文本片段
-----

张量并行

概述

本章学习目标

理解张量并行的原理
掌握 SGLang 中的 TP 实现
了解通信优化技术
学习配置和调优

前置知识要求

了解分布式计算基础
熟悉 NCCL 通信
理解 Transformer 结构

张量并行原理

为什么需要张量并行

graph TB subgraph problem["单 GPU 限制"] MODEL["70B 模型
140GB FP16"] GPU["单 GPU
80GB"] MODEL -.->|"无法装载"| GPU end

解决方案：将模型分割到多个 GPU 上。

TP vs DP vs PP

graph TB subgraph parallel["并行方式"] TP["张量并行 (TP)
切分模型层内"] DP["数据并行 (DP)
复制模型"] PP["流水线并行 (PP)
切分模型层间"] end

类型	切分方式	通信模式	适用场景
TP	层内切分	All-Reduce	单机多卡
DP	复制模型	All-Gather	大批次
PP	层间切分	Point-to-Point	超大模型

TP 实现原理

线性层切分

列并行 (Column Parallel)：

graph TB subgraph col["列并行"] X["输入 X"] W1["W[:,0:n/2]
GPU 0"] W2["W[:,n/2:n]
GPU 1"] Y1["Y1"] Y2["Y2"] Y["[Y1, Y2]"] X --> W1 --> Y1 X --> W2 --> Y2 Y1 --> Y Y2 --> Y end

# 列并行：输出维度切分
# GPU 0: Y1 = X @ W[:, :n//2]
# GPU 1: Y2 = X @ W[:, n//2:]
# 结果：Y = [Y1, Y2] (AllGather)

行并行 (Row Parallel)：

graph TB subgraph row["行并行"] X1["X1
GPU 0"] X2["X2
GPU 1"] W1["W[0:n/2,:]"] W2["W[n/2:n,:]"] Y1["Y1"] Y2["Y2"] Y["Y1 + Y2"] X1 --> W1 --> Y1 X2 --> W2 --> Y2 Y1 --> Y Y2 --> Y end

# 行并行：输入维度切分
# GPU 0: Y1 = X1 @ W[:n//2, :]
# GPU 1: Y2 = X2 @ W[n//2:, :]
# 结果：Y = Y1 + Y2 (AllReduce)

-----

所给信息
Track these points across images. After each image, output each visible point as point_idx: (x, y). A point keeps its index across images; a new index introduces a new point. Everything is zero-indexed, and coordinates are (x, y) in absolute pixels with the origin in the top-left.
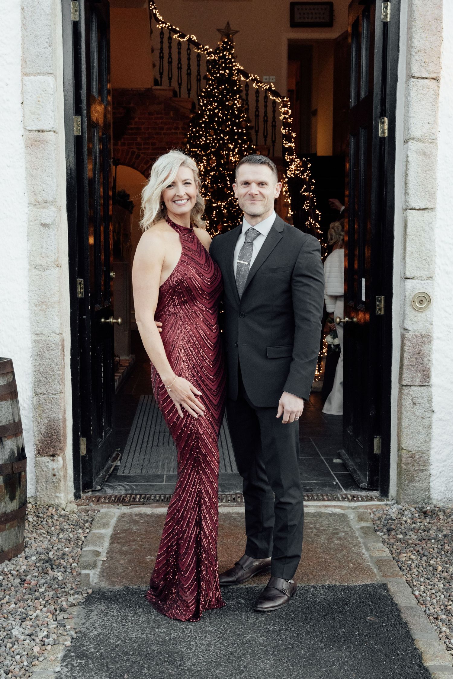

-----

工作事项 A
请列出张量并行文本片段中“本章学习目标”下的全部条目。
工作事项 B
在张量并行文本片段的对比表里，数据并行（DP）对应的通信模式是什么？
工作事项 C
请接着张量并行文本片段的最后一句续写下去。

作答区 A
理解张量并行的原理；掌握 SGLang 中的 TP 实现；了解通信优化技术；学习配置和调优。

作答区 B
All-Gather。

作答区 C
注意力层并行

graph TB subgraph attn_tp["注意力 TP"] INPUT["输入"] Q0["Q Heads 0-3
GPU 0"] Q1["Q Heads 4-7
GPU 1"] K0["KV Heads 0-1
GPU 0"] K1["KV Heads 2-3
GPU 1"] ATTN0["Attention 0"] ATTN1["Attention 1"] OUT["AllReduce"] INPUT --> Q0 --> ATTN0 INPUT --> Q1 --> ATTN1 K0 --> ATTN0 K1 --> ATTN1 ATTN0 --> OUT ATTN1 --> OUT end

SGLang 实现

配置

# 2 GPU 张量并行
python -m sglang.launch_server \
    --model meta-llama/Llama-3.1-70B-Instruct \
    --tensor-parallel-size 2

# 4 GPU 张量并行
python -m sglang.launch_server \
    --model meta-llama/Llama-3.1-70B-Instruct \
    --tensor-parallel-size 4

初始化

def init_torch_distributed(self):
    """初始化分布式环境"""
    # 设置设备
    torch.cuda.set_device(self.gpu_id)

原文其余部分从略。